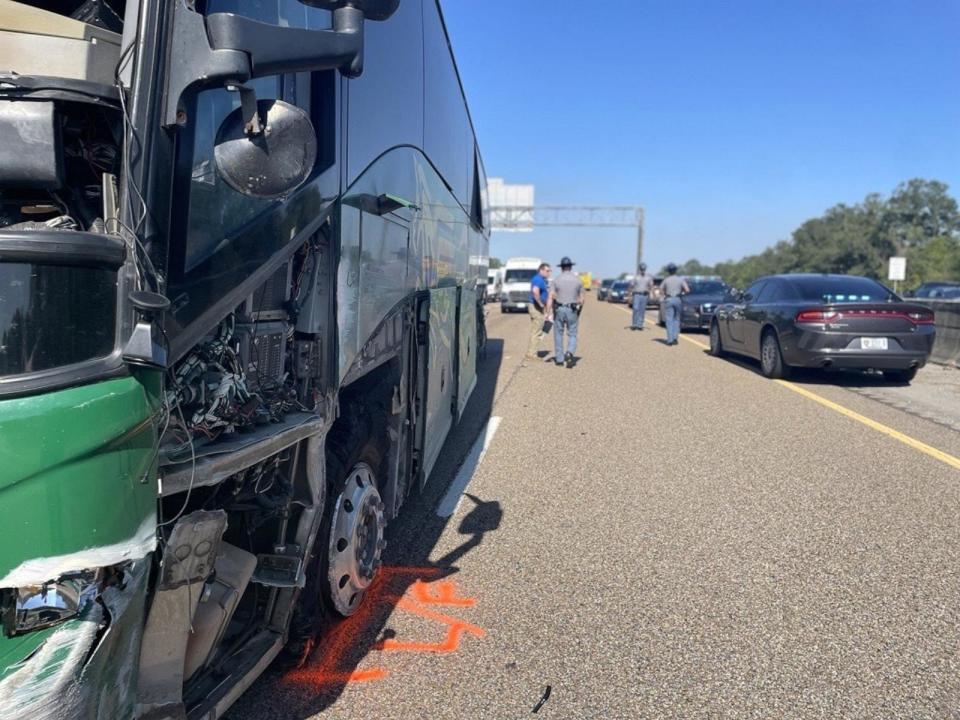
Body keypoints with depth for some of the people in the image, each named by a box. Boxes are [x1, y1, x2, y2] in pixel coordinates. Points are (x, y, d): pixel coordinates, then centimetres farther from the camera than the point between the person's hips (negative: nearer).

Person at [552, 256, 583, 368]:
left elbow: (552, 297, -10)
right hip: (572, 310, 1)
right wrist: (579, 312, 15)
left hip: (559, 309, -1)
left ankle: (559, 359, 14)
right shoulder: (577, 280, 1)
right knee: (572, 335, 6)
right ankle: (569, 353, -19)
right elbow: (581, 299, 2)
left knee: (558, 334, 10)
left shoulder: (557, 279, -4)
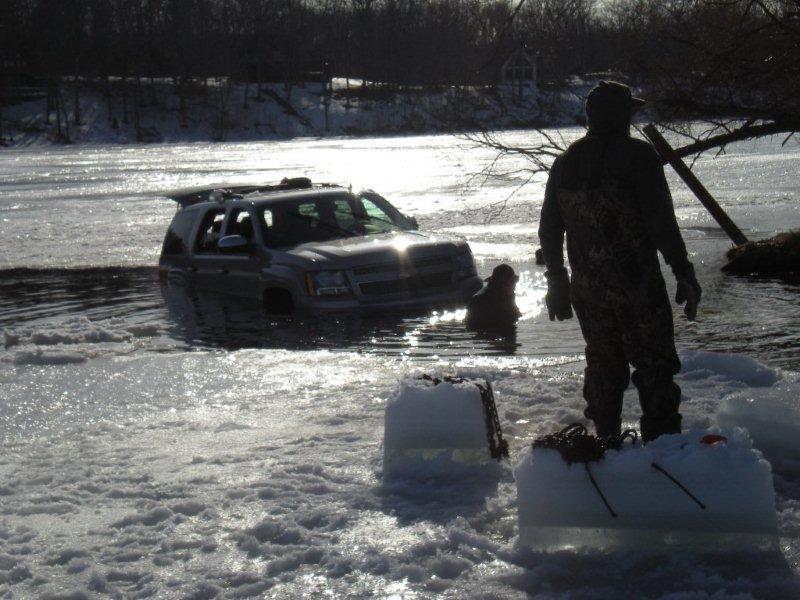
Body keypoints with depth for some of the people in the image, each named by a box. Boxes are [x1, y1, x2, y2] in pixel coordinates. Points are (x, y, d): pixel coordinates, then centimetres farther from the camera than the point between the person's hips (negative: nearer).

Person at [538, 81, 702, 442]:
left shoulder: (564, 163, 9)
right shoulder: (638, 156, -9)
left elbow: (549, 231, 12)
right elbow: (661, 221, -16)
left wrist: (557, 283, 21)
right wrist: (683, 271, -10)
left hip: (588, 291, 6)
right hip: (639, 287, -5)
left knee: (603, 367, 15)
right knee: (654, 369, 0)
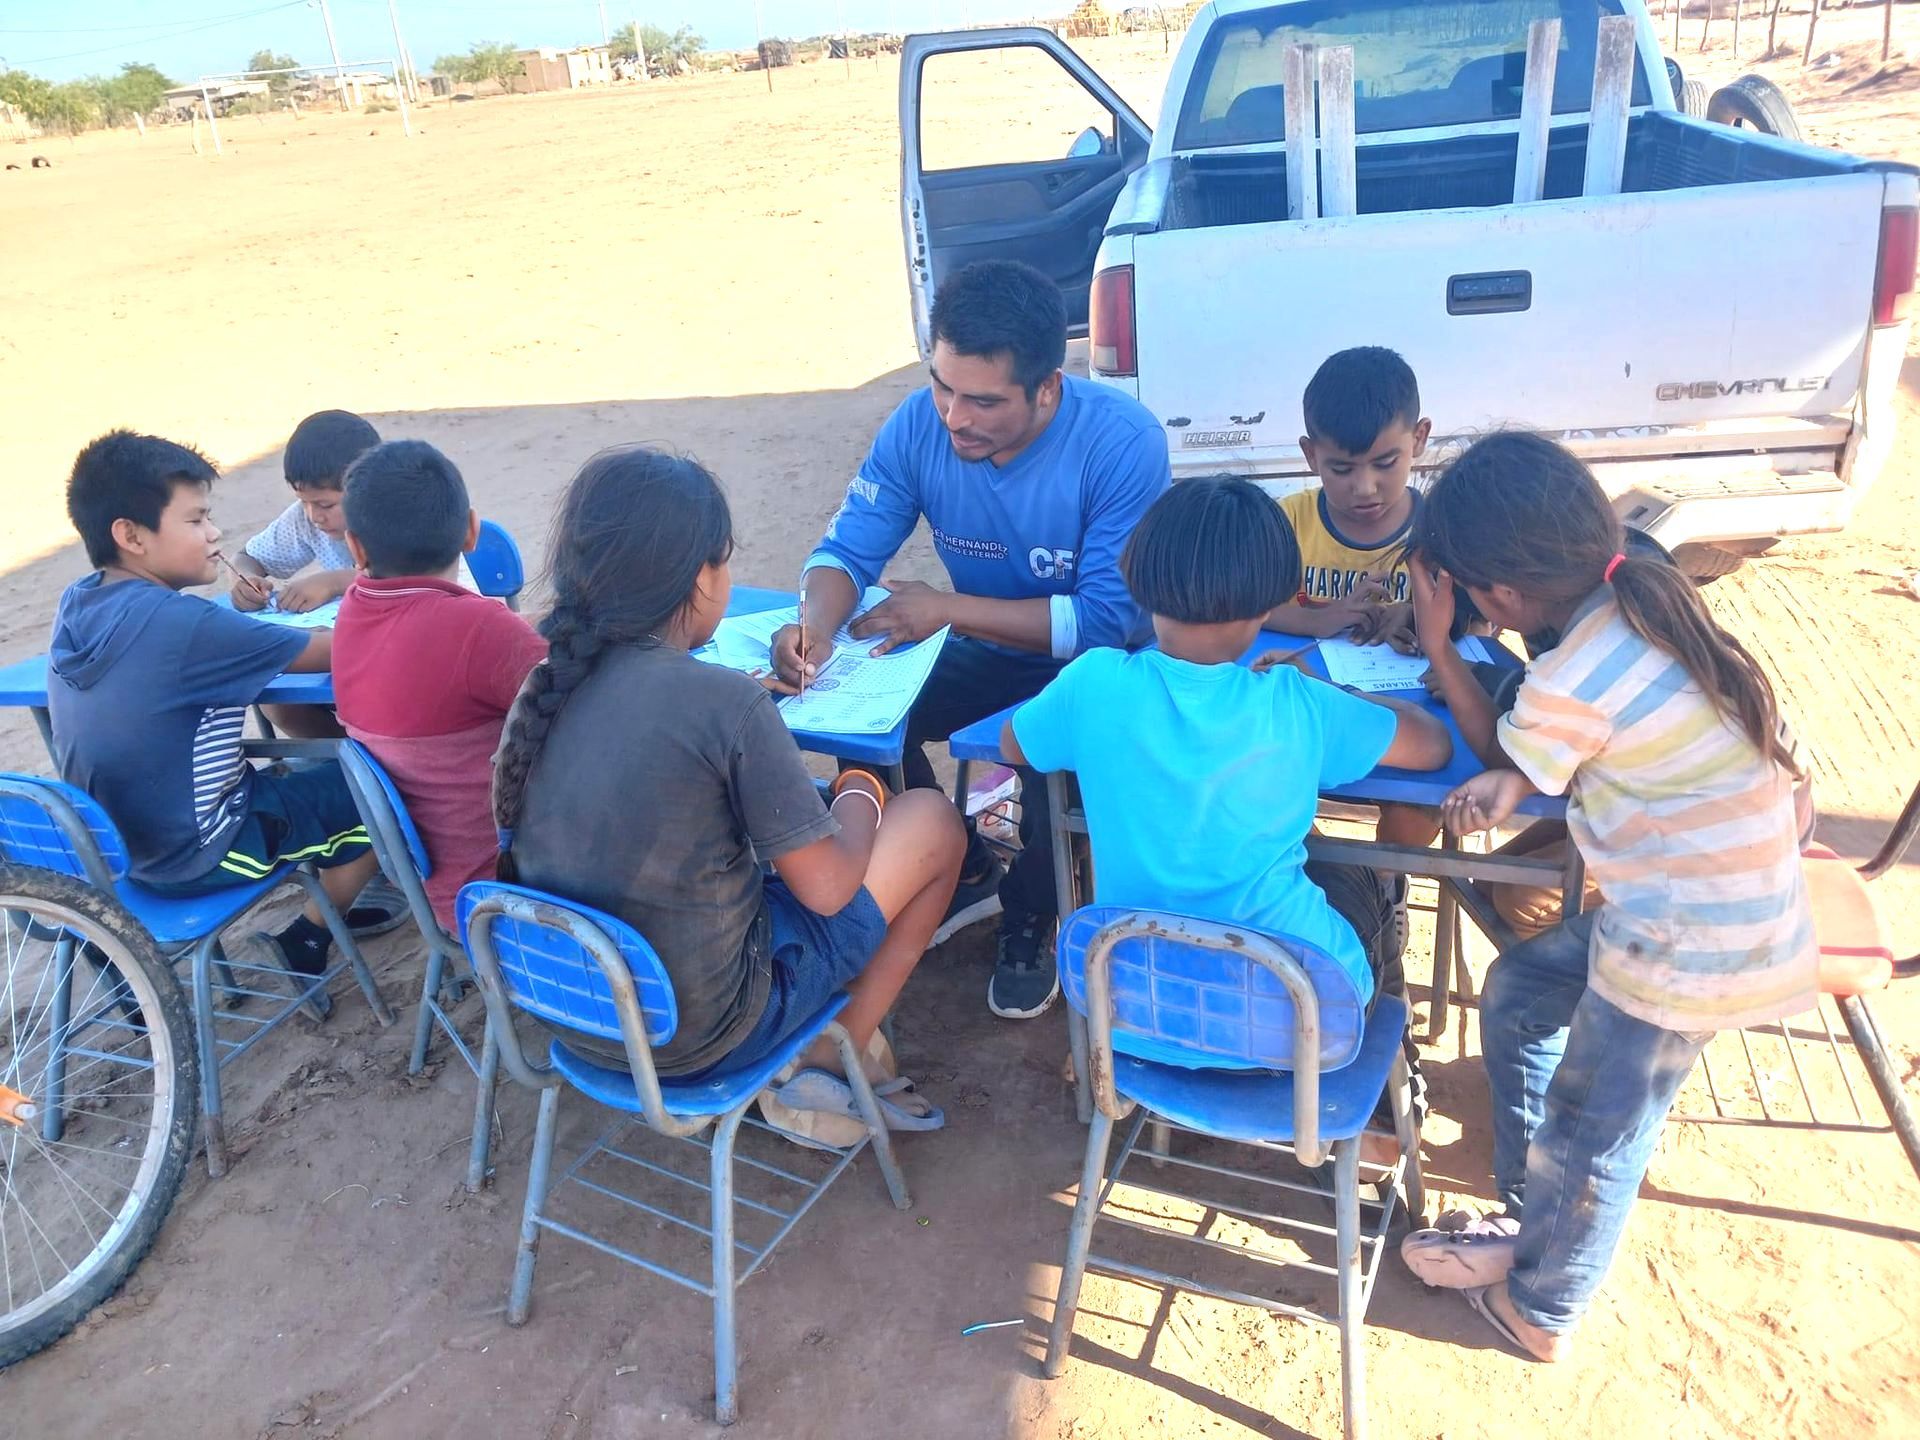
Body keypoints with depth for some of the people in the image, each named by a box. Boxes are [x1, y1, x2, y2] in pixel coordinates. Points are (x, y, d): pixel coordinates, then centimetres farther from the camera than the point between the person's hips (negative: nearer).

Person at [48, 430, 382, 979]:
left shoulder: (75, 603, -3)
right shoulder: (181, 623, -27)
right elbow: (335, 651, -21)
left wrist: (243, 606, 2)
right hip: (195, 852, -8)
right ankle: (309, 937, 17)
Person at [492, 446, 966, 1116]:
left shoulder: (545, 688, -5)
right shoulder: (725, 701, -24)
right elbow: (826, 887, -16)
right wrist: (860, 794, 3)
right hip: (698, 1032, -6)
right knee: (934, 822, 7)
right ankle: (826, 1067, 11)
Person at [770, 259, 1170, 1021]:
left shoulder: (1124, 441, -27)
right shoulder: (920, 422, -14)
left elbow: (1108, 619, -27)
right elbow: (848, 549, -10)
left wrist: (948, 609, -30)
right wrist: (816, 625, -34)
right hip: (986, 653, 5)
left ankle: (1030, 916, 0)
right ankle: (961, 873, 11)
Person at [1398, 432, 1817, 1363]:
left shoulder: (1570, 680, -25)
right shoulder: (1643, 599, 0)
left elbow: (1496, 753, -2)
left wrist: (1435, 642, 0)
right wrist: (1509, 778, -10)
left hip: (1690, 954, -9)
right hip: (1734, 912, 9)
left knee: (1589, 1139, 10)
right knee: (1518, 989, 22)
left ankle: (1539, 1312, 36)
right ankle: (1535, 1221, 37)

::::::

Exercise aim:
Retype all of the records above line for line, with every character unchanged, and leave the pictures out.

Response area:
Body keypoints with depth for some of the people in the image, each named by a box. Boxes are [x1, y1, x2, y2] in pixel coordinates. Points are (x, y, d): pixel coordinates, then centimetres farther from the camera than the point between the person's hips (negative: nearer).

Person at [552, 256, 583, 368]:
left elbow: (552, 297, -10)
right hip: (572, 310, 1)
right wrist: (579, 312, 15)
left hip: (559, 309, -1)
left ankle: (559, 359, 14)
right shoulder: (577, 280, 1)
right knee: (572, 335, 6)
right ankle: (569, 353, -19)
right elbow: (581, 299, 2)
left knee: (558, 334, 10)
left shoulder: (557, 279, -4)
Body keypoints with depth for some of the people in the image, each named by a box. Boxes are [x1, y1, x2, y2] in pixel coordinates. Points are (x, y, d): pixel coordinates, then centimetres farther from the camera than the point between the person's hips (negative: nearer).

Person at [538, 81, 702, 442]:
left shoulder: (564, 163, 9)
right shoulder: (638, 156, -9)
left elbow: (549, 231, 12)
right elbow: (661, 221, -16)
left wrist: (557, 283, 21)
right wrist: (683, 271, -10)
left hip: (588, 291, 6)
right hip: (639, 287, -5)
left knee: (603, 367, 15)
right knee: (654, 369, 0)
Body keypoints with depth for some of the people in the image, each named by a box. Boxes are [x1, y1, x2, y2] in pixel coordinates. Points are (x, y, d): pixel coordinates, then centimetres farther from the camera than the point between the person's hips (negative: nearer).

Person at [48, 430, 382, 979]:
left shoulder: (75, 603, -3)
right shoulder: (181, 623, -27)
right elbow: (335, 651, -21)
left wrist: (243, 606, 2)
right hip: (195, 852, -8)
right ankle: (309, 937, 17)
Person at [492, 446, 966, 1116]:
left shoulder: (545, 688, -5)
right shoulder: (725, 701, -24)
right elbow: (826, 887, -16)
right wrist: (860, 794, 3)
right hip: (698, 1032, -6)
right knee: (934, 822, 7)
right ankle: (826, 1067, 11)
Person at [770, 259, 1170, 1021]:
left shoulder: (1124, 441, -27)
right shoulder: (920, 422, -14)
left elbow: (1108, 619, -27)
right elbow: (848, 549, -10)
left wrist: (948, 609, -30)
right wrist: (816, 625, -34)
right hip: (986, 653, 5)
left ankle: (1030, 916, 0)
right ankle: (961, 873, 11)
Person at [1398, 432, 1817, 1363]:
left shoulder: (1570, 680, -25)
right shoulder: (1643, 599, 0)
left elbow: (1496, 753, -2)
left wrist: (1435, 642, 0)
right wrist: (1509, 778, -10)
left hip: (1690, 954, -9)
right hip: (1734, 912, 9)
left knee: (1589, 1139, 10)
right knee: (1518, 989, 22)
left ankle: (1539, 1312, 36)
right ankle: (1535, 1221, 37)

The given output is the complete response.